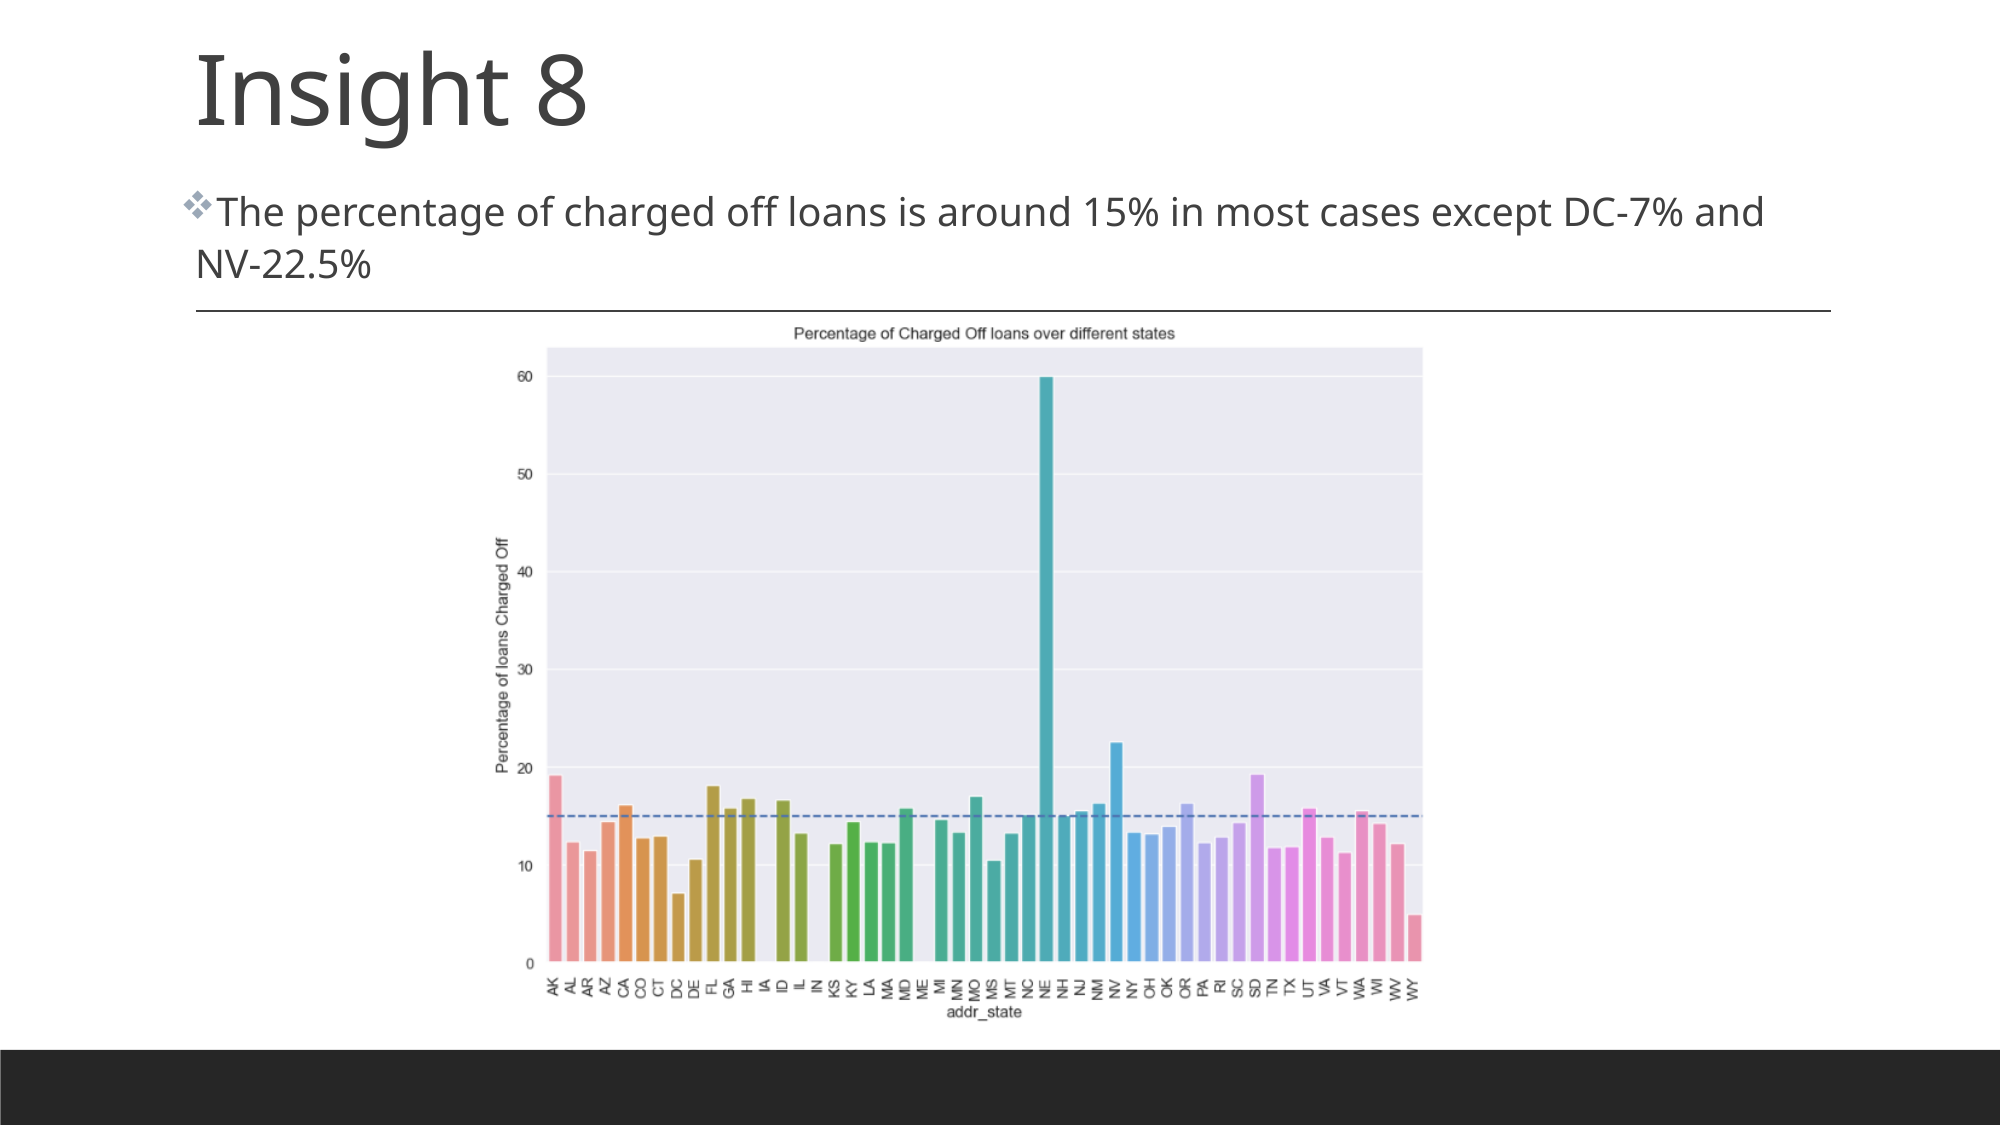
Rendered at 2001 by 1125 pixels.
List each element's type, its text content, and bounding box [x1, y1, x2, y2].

list The percentage of charged off loans is around 15% in most cases except DC-7% and NV-22.5% [180, 174, 1830, 963]
title Insight 8 [180, 31, 1830, 155]
picture [491, 318, 1443, 1023]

☆ ☆ ☆ ☆ ☆

# What you need to do:
Give back each entry exactly as it appears. Leave pictures out.

# Reply:
Rendered at 2001 by 1125 pixels.
List each element's type, its text content, and bounding box [x1, y1, x2, y2].

list The percentage of charged off loans is around 15% in most cases except DC-7% and NV-22.5% [180, 174, 1830, 963]
title Insight 8 [180, 31, 1830, 155]
picture [491, 318, 1443, 1023]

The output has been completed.